> WHAT TO PRODUCE: Copy out the material below line for line, with no changes.

====== INFORMATION GIVEN ======

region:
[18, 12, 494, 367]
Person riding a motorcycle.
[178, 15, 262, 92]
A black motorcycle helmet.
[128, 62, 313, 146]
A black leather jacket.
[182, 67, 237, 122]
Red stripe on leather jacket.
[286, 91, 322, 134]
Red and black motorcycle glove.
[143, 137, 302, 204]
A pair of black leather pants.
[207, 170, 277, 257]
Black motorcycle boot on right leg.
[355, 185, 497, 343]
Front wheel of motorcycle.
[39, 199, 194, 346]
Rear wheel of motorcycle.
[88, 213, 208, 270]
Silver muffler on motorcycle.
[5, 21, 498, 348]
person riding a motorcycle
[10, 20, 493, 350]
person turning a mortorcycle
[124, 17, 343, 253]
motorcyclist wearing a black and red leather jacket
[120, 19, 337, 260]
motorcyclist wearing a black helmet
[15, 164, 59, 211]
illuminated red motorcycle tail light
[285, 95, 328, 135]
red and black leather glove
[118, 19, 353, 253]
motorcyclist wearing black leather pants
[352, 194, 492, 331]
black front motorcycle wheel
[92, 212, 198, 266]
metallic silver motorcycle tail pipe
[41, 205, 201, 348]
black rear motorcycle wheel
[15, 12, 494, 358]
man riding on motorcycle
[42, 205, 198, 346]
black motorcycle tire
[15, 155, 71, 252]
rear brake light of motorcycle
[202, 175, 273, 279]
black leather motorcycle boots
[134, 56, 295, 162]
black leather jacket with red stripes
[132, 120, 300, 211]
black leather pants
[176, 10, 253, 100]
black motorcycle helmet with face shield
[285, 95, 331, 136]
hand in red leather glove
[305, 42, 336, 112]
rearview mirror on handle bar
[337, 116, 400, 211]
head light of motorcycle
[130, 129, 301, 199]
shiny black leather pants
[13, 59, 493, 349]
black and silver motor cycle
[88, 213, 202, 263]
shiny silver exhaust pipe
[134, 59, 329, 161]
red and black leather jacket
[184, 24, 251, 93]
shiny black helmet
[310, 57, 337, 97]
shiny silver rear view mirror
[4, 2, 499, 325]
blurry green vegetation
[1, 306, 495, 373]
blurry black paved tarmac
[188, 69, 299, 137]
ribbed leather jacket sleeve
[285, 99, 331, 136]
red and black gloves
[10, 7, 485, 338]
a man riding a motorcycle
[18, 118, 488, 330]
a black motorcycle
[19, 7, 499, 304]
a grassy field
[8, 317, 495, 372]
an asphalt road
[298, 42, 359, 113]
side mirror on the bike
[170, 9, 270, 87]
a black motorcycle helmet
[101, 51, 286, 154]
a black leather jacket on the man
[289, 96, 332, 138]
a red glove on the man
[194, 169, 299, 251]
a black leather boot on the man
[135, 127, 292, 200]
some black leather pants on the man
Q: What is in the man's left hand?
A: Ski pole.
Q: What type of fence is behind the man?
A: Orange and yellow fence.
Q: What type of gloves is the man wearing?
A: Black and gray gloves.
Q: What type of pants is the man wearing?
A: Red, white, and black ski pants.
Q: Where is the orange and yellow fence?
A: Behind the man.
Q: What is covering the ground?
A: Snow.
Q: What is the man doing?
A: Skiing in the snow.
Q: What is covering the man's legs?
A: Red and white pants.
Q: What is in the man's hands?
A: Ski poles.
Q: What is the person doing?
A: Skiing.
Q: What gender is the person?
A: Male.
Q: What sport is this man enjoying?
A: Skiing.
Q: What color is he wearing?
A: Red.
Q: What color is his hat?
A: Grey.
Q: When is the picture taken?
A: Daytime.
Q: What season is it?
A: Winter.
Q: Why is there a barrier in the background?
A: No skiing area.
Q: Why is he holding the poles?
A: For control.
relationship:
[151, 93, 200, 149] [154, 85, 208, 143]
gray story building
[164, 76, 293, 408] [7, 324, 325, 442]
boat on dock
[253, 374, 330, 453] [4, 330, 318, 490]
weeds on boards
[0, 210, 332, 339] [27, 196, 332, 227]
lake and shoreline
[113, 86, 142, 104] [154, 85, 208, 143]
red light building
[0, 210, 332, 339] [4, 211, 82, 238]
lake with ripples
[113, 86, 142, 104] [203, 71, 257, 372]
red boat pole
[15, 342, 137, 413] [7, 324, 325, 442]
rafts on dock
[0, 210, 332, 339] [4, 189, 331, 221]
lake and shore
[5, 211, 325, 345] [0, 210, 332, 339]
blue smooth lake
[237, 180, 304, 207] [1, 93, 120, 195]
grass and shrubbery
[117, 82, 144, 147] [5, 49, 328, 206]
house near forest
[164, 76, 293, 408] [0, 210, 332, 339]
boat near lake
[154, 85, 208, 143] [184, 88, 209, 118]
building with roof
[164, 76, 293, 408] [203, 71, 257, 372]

======

> WRITTEN RESPONSE:
region:
[18, 12, 494, 367]
Person riding a motorcycle.
[178, 15, 262, 92]
A black motorcycle helmet.
[128, 62, 313, 146]
A black leather jacket.
[182, 67, 237, 122]
Red stripe on leather jacket.
[286, 91, 322, 134]
Red and black motorcycle glove.
[143, 137, 302, 204]
A pair of black leather pants.
[207, 170, 277, 257]
Black motorcycle boot on right leg.
[355, 185, 497, 343]
Front wheel of motorcycle.
[39, 199, 194, 346]
Rear wheel of motorcycle.
[88, 213, 208, 270]
Silver muffler on motorcycle.
[5, 21, 498, 348]
person riding a motorcycle
[10, 20, 493, 350]
person turning a mortorcycle
[124, 17, 343, 253]
motorcyclist wearing a black and red leather jacket
[120, 19, 337, 260]
motorcyclist wearing a black helmet
[15, 164, 59, 211]
illuminated red motorcycle tail light
[285, 95, 328, 135]
red and black leather glove
[118, 19, 353, 253]
motorcyclist wearing black leather pants
[352, 194, 492, 331]
black front motorcycle wheel
[92, 212, 198, 266]
metallic silver motorcycle tail pipe
[41, 205, 201, 348]
black rear motorcycle wheel
[15, 12, 494, 358]
man riding on motorcycle
[42, 205, 198, 346]
black motorcycle tire
[15, 155, 71, 252]
rear brake light of motorcycle
[202, 175, 273, 279]
black leather motorcycle boots
[134, 56, 295, 162]
black leather jacket with red stripes
[132, 120, 300, 211]
black leather pants
[176, 10, 253, 100]
black motorcycle helmet with face shield
[285, 95, 331, 136]
hand in red leather glove
[305, 42, 336, 112]
rearview mirror on handle bar
[337, 116, 400, 211]
head light of motorcycle
[130, 129, 301, 199]
shiny black leather pants
[13, 59, 493, 349]
black and silver motor cycle
[88, 213, 202, 263]
shiny silver exhaust pipe
[134, 59, 329, 161]
red and black leather jacket
[184, 24, 251, 93]
shiny black helmet
[310, 57, 337, 97]
shiny silver rear view mirror
[4, 2, 499, 325]
blurry green vegetation
[1, 306, 495, 373]
blurry black paved tarmac
[188, 69, 299, 137]
ribbed leather jacket sleeve
[285, 99, 331, 136]
red and black gloves
[10, 7, 485, 338]
a man riding a motorcycle
[18, 118, 488, 330]
a black motorcycle
[19, 7, 499, 304]
a grassy field
[8, 317, 495, 372]
an asphalt road
[298, 42, 359, 113]
side mirror on the bike
[170, 9, 270, 87]
a black motorcycle helmet
[101, 51, 286, 154]
a black leather jacket on the man
[289, 96, 332, 138]
a red glove on the man
[194, 169, 299, 251]
a black leather boot on the man
[135, 127, 292, 200]
some black leather pants on the man
Q: What is in the man's left hand?
A: Ski pole.
Q: What type of fence is behind the man?
A: Orange and yellow fence.
Q: What type of gloves is the man wearing?
A: Black and gray gloves.
Q: What type of pants is the man wearing?
A: Red, white, and black ski pants.
Q: Where is the orange and yellow fence?
A: Behind the man.
Q: What is covering the ground?
A: Snow.
Q: What is the man doing?
A: Skiing in the snow.
Q: What is covering the man's legs?
A: Red and white pants.
Q: What is in the man's hands?
A: Ski poles.
Q: What is the person doing?
A: Skiing.
Q: What gender is the person?
A: Male.
Q: What sport is this man enjoying?
A: Skiing.
Q: What color is he wearing?
A: Red.
Q: What color is his hat?
A: Grey.
Q: When is the picture taken?
A: Daytime.
Q: What season is it?
A: Winter.
Q: Why is there a barrier in the background?
A: No skiing area.
Q: Why is he holding the poles?
A: For control.
relationship:
[151, 93, 200, 149] [154, 85, 208, 143]
gray story building
[164, 76, 293, 408] [7, 324, 325, 442]
boat on dock
[253, 374, 330, 453] [4, 330, 318, 490]
weeds on boards
[0, 210, 332, 339] [27, 196, 332, 227]
lake and shoreline
[113, 86, 142, 104] [154, 85, 208, 143]
red light building
[0, 210, 332, 339] [4, 211, 82, 238]
lake with ripples
[113, 86, 142, 104] [203, 71, 257, 372]
red boat pole
[15, 342, 137, 413] [7, 324, 325, 442]
rafts on dock
[0, 210, 332, 339] [4, 189, 331, 221]
lake and shore
[5, 211, 325, 345] [0, 210, 332, 339]
blue smooth lake
[237, 180, 304, 207] [1, 93, 120, 195]
grass and shrubbery
[117, 82, 144, 147] [5, 49, 328, 206]
house near forest
[164, 76, 293, 408] [0, 210, 332, 339]
boat near lake
[154, 85, 208, 143] [184, 88, 209, 118]
building with roof
[164, 76, 293, 408] [203, 71, 257, 372]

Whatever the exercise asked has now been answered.